I mean, I didn't really mind, I suppose. Every couple tends to go through that phase of counting the world well lost for love. I just got over it quicker than he did.
This relationship did call for some major adaptations on my part, however. For one thing, I had to learn to get by without transportation. Josh almost always had my car while he job-hunted. He took me to work every morning, and every evening at 5 p.m. sharp, he was outside the Hoover building, waiting for me.
I used to work late practically every evening. Now I couldn't, because Josh was waiting, and it wasn't fair to make him sit in the car for hours waiting for me.
Mulder didn't say much, but he always looked at his watch when I got up to leave.
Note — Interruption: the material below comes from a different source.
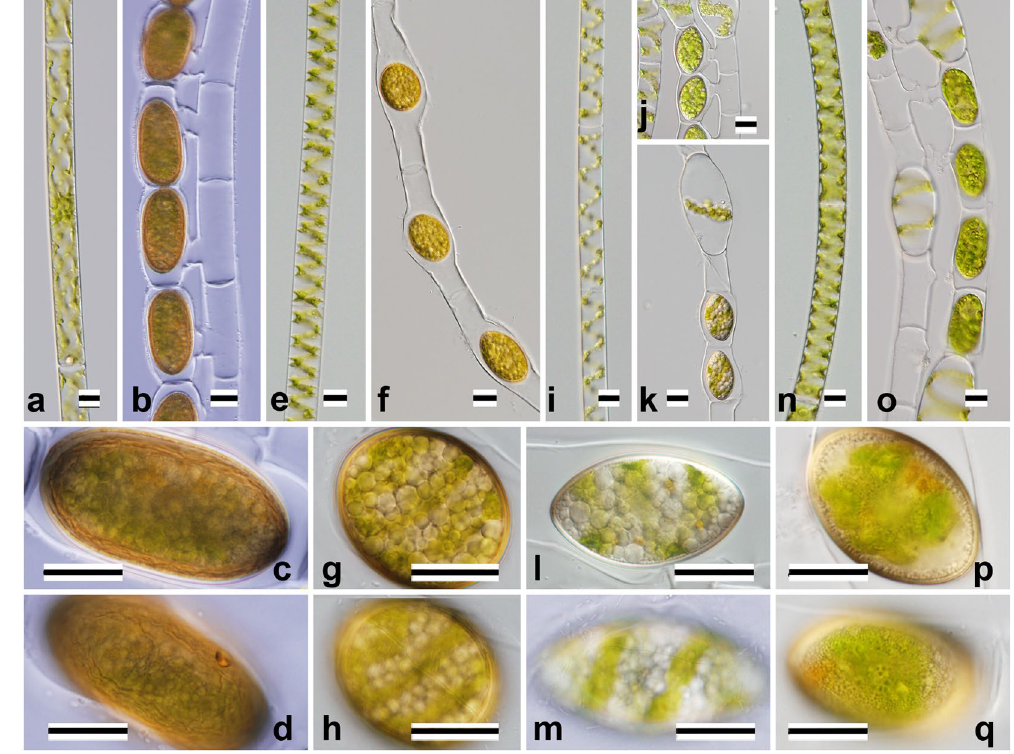
Figure 2. Nomarski interference micrographs of four species of Spirogyra belonging to Clades III–V (Fig. 5a, Table 1). Scale bars = 20 μ m. ( a – d ) S . chungkingensis Uki1 (JPS001). ( e – h ) S . mirabilis shi0305 (JPS010). ( i – m ) S . chenii chiA307 (JPS011). ( n – q ) S . varians chi0102 (JPS015). ( a,e , i , n ) Vegetative cells. ( b , f , j , o ) Formation of zygospores or aplanospores. ( c , g , l , p ) Optical section of zygospore or aplanospores. ( d , h , m , q ) Surface view of zygospore or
I tried not to think about what that meant, just as I tried not to think about how much I missed the conversations Mulder and I used to have when we were working late, when the building g rew quiet and fatigue let us open up to each other. Our little basement office was dark, and private, and sometimes we would talk for hours, on into the night.
Those were some of my favorite times, when it was just he and I, alone together in the only place in the world that could fairly be said to be ours and ours alone.
When it was time to go home, Mulder would always take my hand, kiss me and tell me he loved me.
Now, I couldn't remember the last time Mulder had held my hand or kissed me. I couldn't even remember the last time we had really talked, at work or anywhere else.
Of course, these days, work was the only place I ever saw Mulder. And he was clearly unhappy about the changed situation; he didn't have to say anything for me to know that. But as Josh reminded me one morning as we sat in my kitchen eating breakfast, if Mulder couldn't adapt to my having a lover, he wasn't being much of a friend to me.
I had learned to live with Daniel's presence in Mulder's life, he pointed out; too bad Mulder couldn't seem to do the same for me.
"Strange that he could be so jealous, when he doesn't really want you for himself," Josh said, reflectively.
"That's not really fair, Josh," I said. "Mulder's never tried to mislead me into thinking he was anything other than what he is. It's just that we've been partners for more than four years now, and he's come to rely on me a lot."
"Well, I rely on you, too," Josh said, rising and standing behind me, stroking my arms. "And I like to think I have more right to. Don't I?"
"Of course you do," I said, putting my hand over his, although privately I wondered whether he really did. But then, he was my "significant other," wasn't he? Of course his rights were greater than Mulder's, just as Daniel's were greater than mine.
But just because I acknowledged Josh's point didn't mean I wanted Mulder hurt, though.
"Josh," I said, "try to go easy on Mulder, please? He still hasn't had much chance to get used to this."
"I'll try," Josh said. He walked over to the counter and poured another cup of coffee and took a slug. He made a face.
"The coffee's cold again, Dana," he said, tossing the liquid into the sink. "You need to make another pot."
Then he'd gone into the living room to peruse the classified ads in the Washington Post, leaving me to clean up the kitchen.